PROBLEM DETAILS: The lines below, beginning at the one that contains "thumb ip: (863, 982)" and ending at the last, are to be retyped exactly.

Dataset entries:
*** Begin section ***

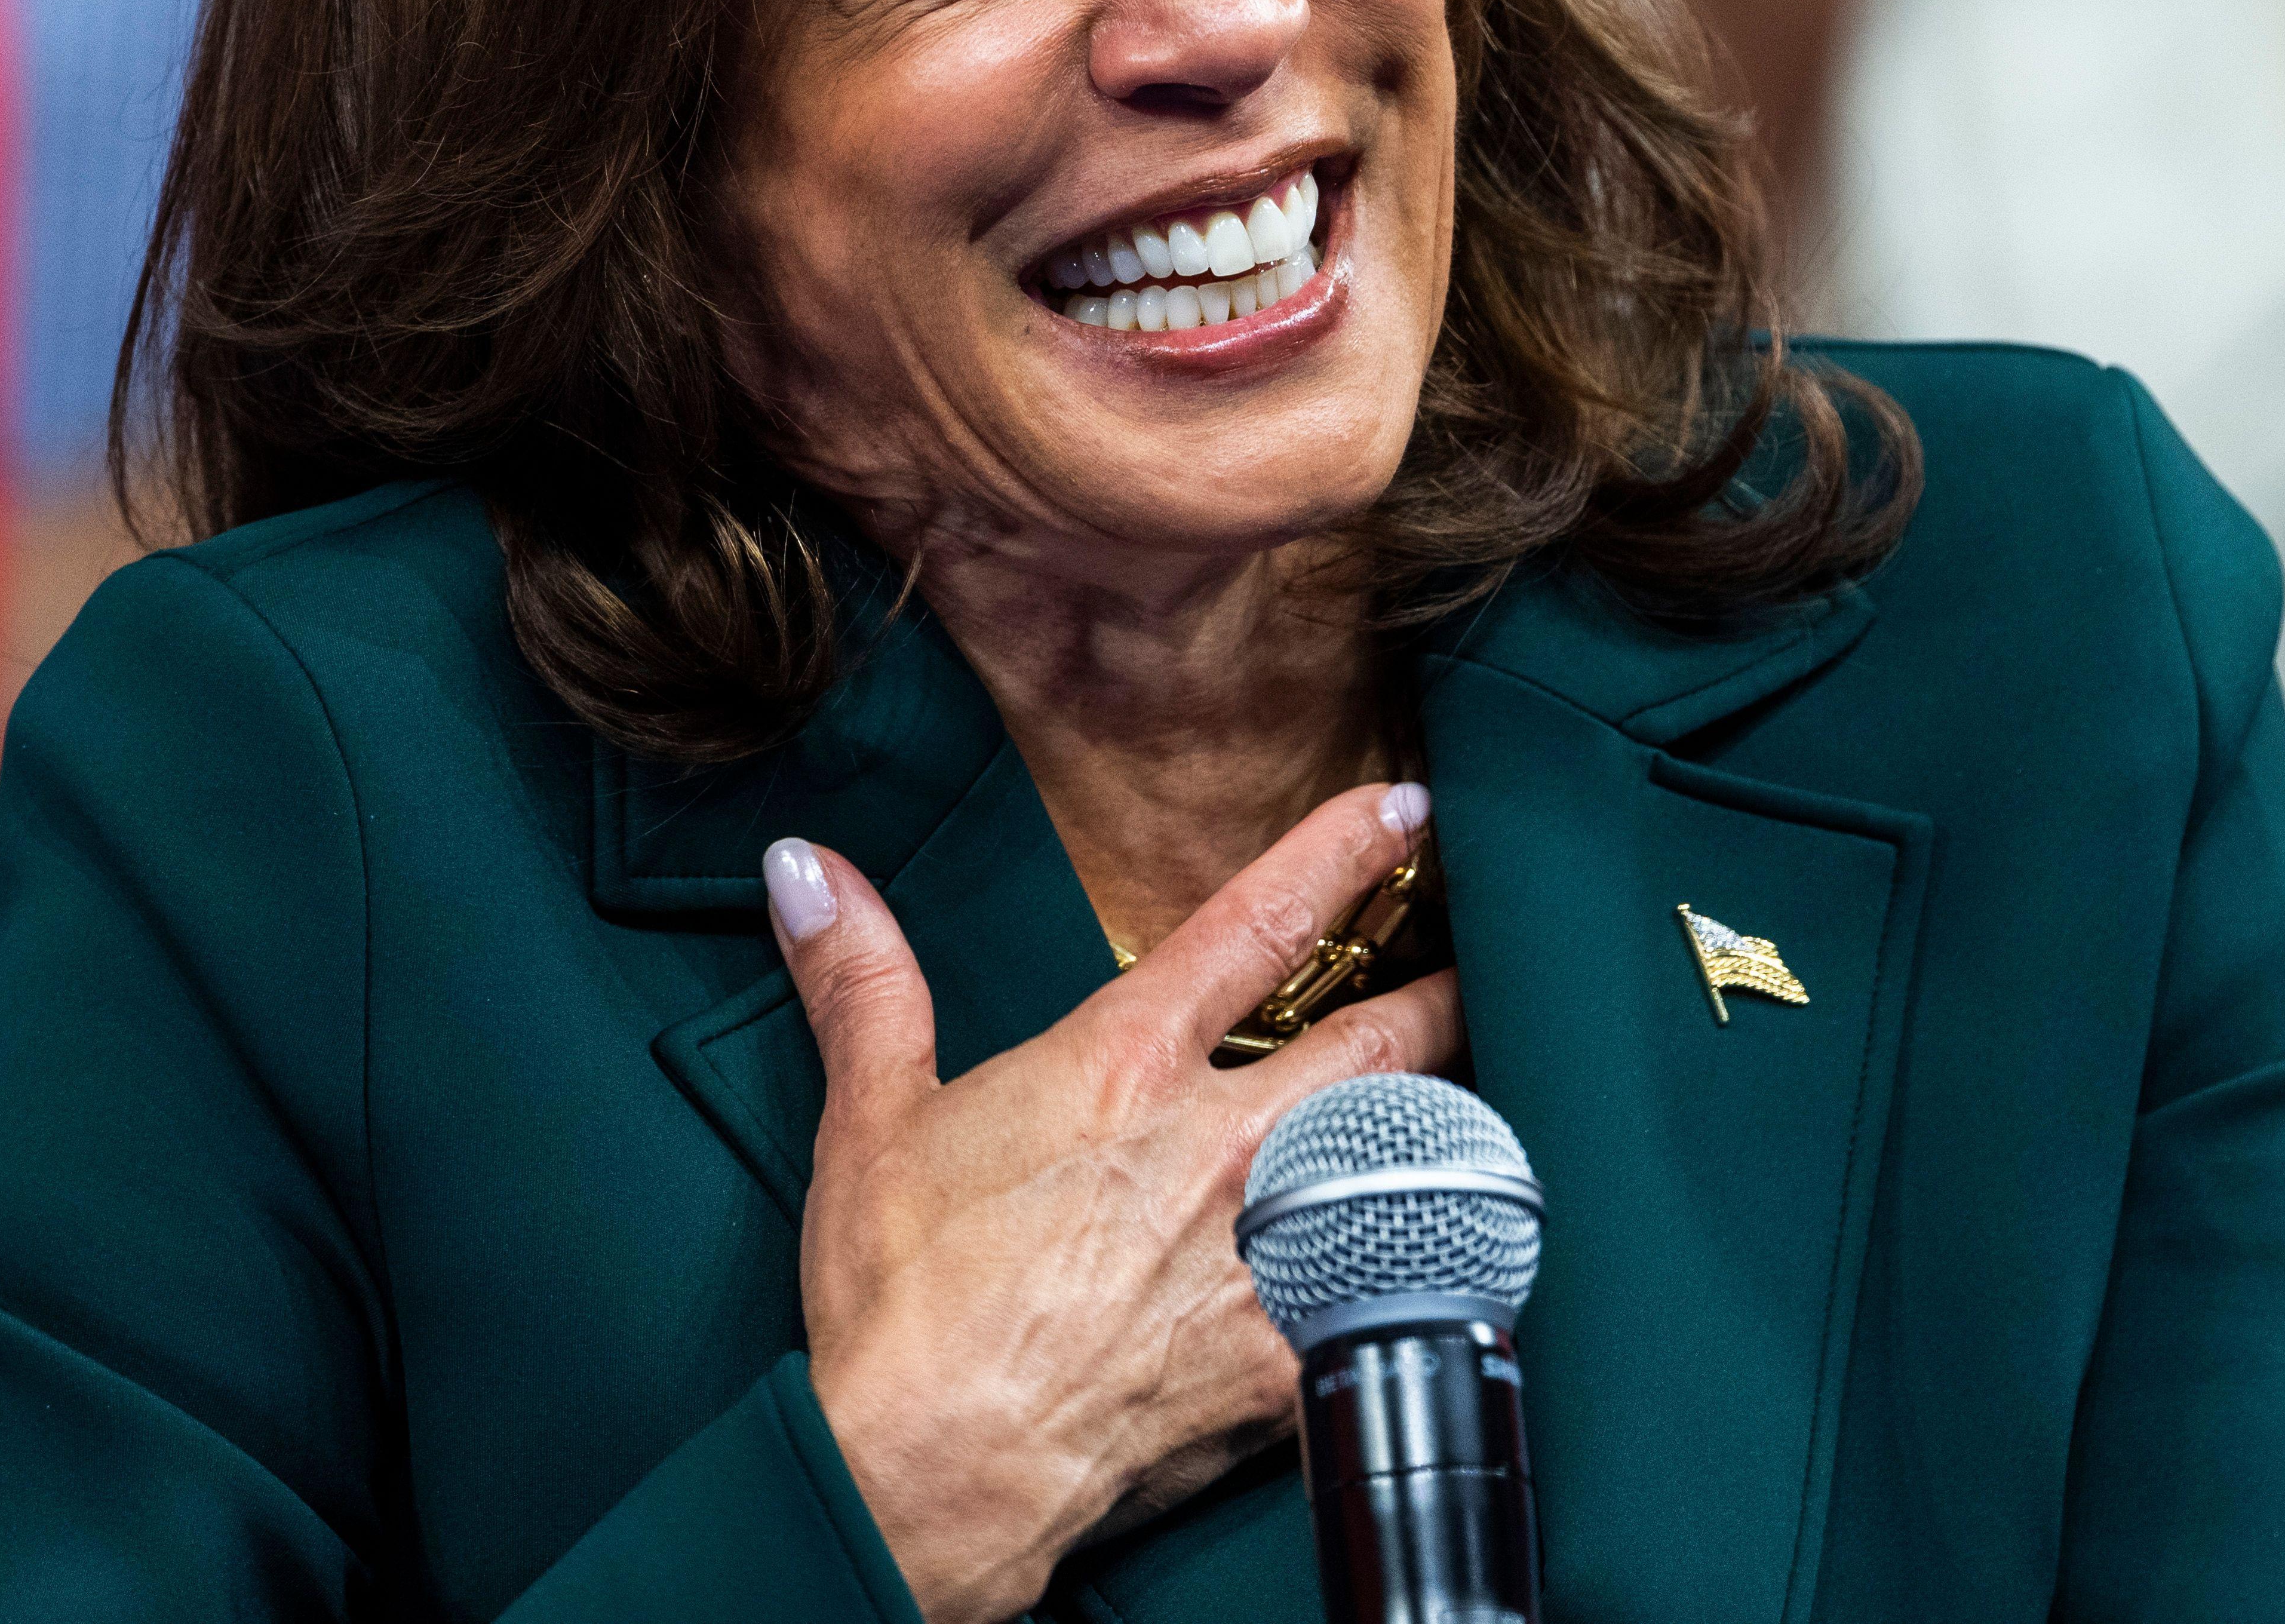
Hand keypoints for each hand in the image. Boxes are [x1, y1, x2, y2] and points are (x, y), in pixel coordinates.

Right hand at [766, 782, 1461, 1623]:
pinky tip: (1449, 1259)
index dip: (1346, 853)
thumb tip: (809, 870)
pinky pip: (1399, 1289)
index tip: (1405, 814)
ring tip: (1471, 1109)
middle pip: (1382, 1036)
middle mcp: (1219, 1142)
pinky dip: (1432, 1265)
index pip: (1264, 922)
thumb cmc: (902, 1305)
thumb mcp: (869, 1123)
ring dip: (1448, 1122)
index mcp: (1125, 1066)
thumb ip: (863, 982)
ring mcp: (1268, 1250)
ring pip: (1414, 1153)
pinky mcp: (1290, 1353)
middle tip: (1475, 971)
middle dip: (1442, 994)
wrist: (931, 1471)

*** End section ***

WORKED SOLUTION:
thumb ip: (863, 982)
ring mcp: (1268, 1250)
ring pip: (1414, 1153)
pinky mcp: (1290, 1353)
middle tip: (1475, 971)
middle dip: (1442, 994)
wrist: (931, 1471)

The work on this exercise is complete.